In 1919, after service in France during World War I, Wade purchased the estate at Snowshill, which he restored - first the manor house, then the gardens - over the next four years. Having started collecting at the age of 7, Wade eventually built up a collection of more than 22,000 items of furniture, clothing, paintings, and many other pieces which reflected his interest in colour, design and good craftsmanship. He housed the collection in the manor house at Snowshill, choosing to live in a small cottage in the garden. He continued to add to his collection over the years. The objects he collected included musical instruments, clocks, bicycles, and 26 sets of samurai armour.

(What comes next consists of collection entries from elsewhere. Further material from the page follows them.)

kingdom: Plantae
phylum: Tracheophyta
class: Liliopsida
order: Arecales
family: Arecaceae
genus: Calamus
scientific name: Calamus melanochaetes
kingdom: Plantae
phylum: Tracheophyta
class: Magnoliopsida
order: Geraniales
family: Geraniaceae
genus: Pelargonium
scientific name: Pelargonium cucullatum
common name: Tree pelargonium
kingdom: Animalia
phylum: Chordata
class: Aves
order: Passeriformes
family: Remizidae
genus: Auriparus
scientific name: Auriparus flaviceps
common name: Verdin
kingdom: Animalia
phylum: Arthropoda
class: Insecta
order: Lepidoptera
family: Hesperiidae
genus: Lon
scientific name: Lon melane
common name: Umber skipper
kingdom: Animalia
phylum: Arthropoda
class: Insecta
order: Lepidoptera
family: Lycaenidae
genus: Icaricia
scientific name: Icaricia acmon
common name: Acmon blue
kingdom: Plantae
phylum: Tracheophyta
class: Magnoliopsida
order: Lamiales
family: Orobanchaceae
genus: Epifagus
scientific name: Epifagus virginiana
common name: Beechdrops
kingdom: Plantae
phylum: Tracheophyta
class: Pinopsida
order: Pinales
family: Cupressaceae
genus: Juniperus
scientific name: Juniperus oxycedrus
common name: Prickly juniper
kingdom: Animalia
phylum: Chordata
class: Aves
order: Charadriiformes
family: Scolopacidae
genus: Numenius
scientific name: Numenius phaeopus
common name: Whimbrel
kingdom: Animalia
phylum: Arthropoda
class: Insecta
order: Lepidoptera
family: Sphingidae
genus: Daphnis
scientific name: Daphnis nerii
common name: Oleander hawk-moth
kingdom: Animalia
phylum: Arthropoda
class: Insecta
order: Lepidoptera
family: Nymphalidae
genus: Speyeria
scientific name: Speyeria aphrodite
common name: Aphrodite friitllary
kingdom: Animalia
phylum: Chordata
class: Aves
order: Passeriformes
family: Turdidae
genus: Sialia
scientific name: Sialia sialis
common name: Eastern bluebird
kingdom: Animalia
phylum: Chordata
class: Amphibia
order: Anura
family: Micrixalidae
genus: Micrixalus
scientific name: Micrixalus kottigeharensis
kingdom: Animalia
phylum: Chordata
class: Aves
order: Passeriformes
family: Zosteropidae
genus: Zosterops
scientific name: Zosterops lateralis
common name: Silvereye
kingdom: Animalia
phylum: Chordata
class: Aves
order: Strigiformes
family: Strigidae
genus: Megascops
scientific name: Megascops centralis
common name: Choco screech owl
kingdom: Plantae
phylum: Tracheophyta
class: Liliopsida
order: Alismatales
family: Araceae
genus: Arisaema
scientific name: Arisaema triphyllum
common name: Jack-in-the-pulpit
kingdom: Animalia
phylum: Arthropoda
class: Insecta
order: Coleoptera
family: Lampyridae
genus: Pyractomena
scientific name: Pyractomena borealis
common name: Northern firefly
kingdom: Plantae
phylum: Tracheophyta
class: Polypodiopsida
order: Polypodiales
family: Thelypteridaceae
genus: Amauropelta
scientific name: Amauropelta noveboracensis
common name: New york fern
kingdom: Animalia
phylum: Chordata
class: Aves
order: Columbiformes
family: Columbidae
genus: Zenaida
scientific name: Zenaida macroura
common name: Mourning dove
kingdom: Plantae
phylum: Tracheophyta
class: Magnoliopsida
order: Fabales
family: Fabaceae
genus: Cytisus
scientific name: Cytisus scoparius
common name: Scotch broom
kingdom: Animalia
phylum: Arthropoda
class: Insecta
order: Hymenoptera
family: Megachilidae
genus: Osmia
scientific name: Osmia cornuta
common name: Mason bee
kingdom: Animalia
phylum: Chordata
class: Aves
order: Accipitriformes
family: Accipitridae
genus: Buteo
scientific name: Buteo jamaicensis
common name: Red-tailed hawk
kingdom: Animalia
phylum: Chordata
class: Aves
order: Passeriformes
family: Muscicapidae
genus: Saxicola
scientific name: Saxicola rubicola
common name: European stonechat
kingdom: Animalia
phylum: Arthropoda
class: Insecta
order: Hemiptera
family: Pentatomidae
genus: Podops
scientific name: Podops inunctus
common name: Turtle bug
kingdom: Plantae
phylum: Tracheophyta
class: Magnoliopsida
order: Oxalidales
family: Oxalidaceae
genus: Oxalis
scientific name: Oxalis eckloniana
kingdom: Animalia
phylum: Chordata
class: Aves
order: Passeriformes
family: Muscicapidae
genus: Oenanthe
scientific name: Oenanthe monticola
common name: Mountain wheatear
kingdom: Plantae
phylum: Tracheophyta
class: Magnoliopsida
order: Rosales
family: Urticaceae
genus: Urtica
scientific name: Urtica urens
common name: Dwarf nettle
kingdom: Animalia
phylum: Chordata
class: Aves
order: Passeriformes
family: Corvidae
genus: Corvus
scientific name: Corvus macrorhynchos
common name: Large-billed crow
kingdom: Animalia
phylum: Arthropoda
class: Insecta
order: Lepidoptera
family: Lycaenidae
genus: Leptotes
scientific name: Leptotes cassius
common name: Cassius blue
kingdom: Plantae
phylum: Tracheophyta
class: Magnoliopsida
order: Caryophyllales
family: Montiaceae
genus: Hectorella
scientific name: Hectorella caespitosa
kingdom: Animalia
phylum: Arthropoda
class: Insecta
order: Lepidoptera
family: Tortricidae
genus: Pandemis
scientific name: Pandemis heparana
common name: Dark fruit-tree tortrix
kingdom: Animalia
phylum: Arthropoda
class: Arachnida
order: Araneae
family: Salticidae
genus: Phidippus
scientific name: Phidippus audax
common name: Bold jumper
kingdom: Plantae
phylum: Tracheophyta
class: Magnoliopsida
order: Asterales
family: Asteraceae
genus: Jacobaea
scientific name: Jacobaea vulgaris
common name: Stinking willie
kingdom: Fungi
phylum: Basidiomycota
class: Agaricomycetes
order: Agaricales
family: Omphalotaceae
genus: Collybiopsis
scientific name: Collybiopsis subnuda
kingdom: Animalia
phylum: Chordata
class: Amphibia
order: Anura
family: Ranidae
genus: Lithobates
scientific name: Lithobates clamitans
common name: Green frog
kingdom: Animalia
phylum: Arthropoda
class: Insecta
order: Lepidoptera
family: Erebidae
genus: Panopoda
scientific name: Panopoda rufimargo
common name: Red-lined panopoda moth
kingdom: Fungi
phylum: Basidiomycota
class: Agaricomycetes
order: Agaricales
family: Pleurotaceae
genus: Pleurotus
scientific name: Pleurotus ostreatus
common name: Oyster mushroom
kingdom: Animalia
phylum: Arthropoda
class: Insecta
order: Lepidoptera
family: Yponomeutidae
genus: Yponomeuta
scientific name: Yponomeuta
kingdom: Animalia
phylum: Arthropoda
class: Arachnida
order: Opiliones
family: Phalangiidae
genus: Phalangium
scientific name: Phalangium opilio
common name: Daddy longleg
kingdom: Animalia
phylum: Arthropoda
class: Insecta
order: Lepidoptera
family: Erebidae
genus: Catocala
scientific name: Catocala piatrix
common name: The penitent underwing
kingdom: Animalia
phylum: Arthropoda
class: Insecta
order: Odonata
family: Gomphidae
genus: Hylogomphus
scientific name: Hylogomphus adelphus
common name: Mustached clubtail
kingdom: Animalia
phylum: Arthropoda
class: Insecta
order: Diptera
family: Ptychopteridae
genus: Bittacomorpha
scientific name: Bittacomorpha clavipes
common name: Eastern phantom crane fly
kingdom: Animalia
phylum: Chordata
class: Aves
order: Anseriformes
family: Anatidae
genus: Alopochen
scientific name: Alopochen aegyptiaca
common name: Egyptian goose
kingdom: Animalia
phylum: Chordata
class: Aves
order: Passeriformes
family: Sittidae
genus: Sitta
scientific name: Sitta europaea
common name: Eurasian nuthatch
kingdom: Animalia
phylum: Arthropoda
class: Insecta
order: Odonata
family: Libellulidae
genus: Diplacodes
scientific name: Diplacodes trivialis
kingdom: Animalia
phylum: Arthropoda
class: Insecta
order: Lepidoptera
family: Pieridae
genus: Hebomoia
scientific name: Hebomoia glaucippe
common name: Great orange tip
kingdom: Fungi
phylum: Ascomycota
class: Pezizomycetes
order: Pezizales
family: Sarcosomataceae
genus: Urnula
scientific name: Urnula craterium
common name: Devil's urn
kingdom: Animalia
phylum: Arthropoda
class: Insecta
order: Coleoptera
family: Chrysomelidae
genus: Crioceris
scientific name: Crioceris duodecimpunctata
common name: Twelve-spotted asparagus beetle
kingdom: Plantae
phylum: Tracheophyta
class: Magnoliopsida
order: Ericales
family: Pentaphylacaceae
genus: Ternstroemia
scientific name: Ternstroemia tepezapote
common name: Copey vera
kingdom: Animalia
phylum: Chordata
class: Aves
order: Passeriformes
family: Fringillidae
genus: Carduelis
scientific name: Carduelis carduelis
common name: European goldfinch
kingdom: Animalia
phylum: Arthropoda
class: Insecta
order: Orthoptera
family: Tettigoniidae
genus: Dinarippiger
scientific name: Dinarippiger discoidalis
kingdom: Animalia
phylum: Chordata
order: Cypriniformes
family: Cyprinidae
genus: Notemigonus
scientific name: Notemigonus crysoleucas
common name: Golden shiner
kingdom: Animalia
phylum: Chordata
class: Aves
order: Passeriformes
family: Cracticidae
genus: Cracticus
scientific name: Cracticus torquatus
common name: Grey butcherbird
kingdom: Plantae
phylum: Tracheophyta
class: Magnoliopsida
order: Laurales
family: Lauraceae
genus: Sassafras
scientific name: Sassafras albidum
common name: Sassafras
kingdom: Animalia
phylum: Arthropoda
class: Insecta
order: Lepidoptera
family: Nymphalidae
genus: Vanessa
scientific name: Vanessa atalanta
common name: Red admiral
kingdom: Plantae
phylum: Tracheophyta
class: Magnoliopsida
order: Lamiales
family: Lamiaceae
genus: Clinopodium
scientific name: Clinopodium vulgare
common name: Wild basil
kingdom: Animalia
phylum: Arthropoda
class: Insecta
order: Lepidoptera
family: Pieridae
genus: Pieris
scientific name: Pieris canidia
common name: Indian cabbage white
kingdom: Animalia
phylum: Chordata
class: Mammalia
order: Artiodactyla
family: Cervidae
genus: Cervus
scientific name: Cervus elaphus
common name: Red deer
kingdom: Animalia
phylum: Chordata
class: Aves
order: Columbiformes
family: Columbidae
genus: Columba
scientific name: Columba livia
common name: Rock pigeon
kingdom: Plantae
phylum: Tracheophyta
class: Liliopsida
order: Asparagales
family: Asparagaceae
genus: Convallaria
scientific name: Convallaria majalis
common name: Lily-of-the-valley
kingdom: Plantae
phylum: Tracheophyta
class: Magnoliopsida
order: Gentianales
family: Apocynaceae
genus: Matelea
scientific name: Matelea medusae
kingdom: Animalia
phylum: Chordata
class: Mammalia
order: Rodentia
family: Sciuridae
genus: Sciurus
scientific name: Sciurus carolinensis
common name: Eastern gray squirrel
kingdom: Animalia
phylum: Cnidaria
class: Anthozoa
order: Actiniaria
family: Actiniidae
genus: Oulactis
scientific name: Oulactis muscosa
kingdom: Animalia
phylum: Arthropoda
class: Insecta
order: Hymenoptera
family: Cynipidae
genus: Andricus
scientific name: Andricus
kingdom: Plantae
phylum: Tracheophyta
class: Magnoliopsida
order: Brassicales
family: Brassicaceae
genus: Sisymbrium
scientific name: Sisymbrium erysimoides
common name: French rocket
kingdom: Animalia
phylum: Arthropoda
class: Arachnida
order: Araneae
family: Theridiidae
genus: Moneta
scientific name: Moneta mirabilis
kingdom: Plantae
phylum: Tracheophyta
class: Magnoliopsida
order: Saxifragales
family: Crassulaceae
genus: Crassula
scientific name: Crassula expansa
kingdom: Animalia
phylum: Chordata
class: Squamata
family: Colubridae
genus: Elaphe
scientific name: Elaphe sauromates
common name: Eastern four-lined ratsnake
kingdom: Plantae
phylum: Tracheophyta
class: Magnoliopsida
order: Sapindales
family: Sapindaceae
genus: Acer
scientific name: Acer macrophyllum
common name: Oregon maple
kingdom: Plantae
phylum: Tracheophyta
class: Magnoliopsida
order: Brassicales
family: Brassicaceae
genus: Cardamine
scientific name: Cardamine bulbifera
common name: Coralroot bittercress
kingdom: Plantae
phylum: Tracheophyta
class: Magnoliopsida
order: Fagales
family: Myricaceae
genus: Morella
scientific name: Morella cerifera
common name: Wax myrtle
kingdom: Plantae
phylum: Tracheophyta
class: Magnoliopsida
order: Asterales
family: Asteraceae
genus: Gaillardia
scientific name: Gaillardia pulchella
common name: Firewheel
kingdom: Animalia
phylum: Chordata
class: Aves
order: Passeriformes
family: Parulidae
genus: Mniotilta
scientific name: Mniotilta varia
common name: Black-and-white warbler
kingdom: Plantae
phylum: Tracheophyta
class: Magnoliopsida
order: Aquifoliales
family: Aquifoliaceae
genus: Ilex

During his lifetime, Wade gained some renown for his creation of a miniature 18th century Cornish fishing village, which he named Wolf's Cove. Wade rendered its houses, harbour, fishing boats and gear, and inhabitants, in 1:10 to 1:12 scale, from wood, straw, plaster, textiles and other materials. Over time, he expanded Wolf's Cove such that it attracted hundreds of visitors a year, including Virginia Woolf, Queen Mary, and the poet John Betjeman.

Wade gave the estate to the National Trust in 1951. He died in 1956 during a visit to England and is buried in the village churchyard with other members of his family.

In addition to the many drawings and paintings he produced for his own interest, Wade also illustrated the travel guide Bruges by Mary Stratton (1914) and The Spirit of the House by Kate Murray (1915).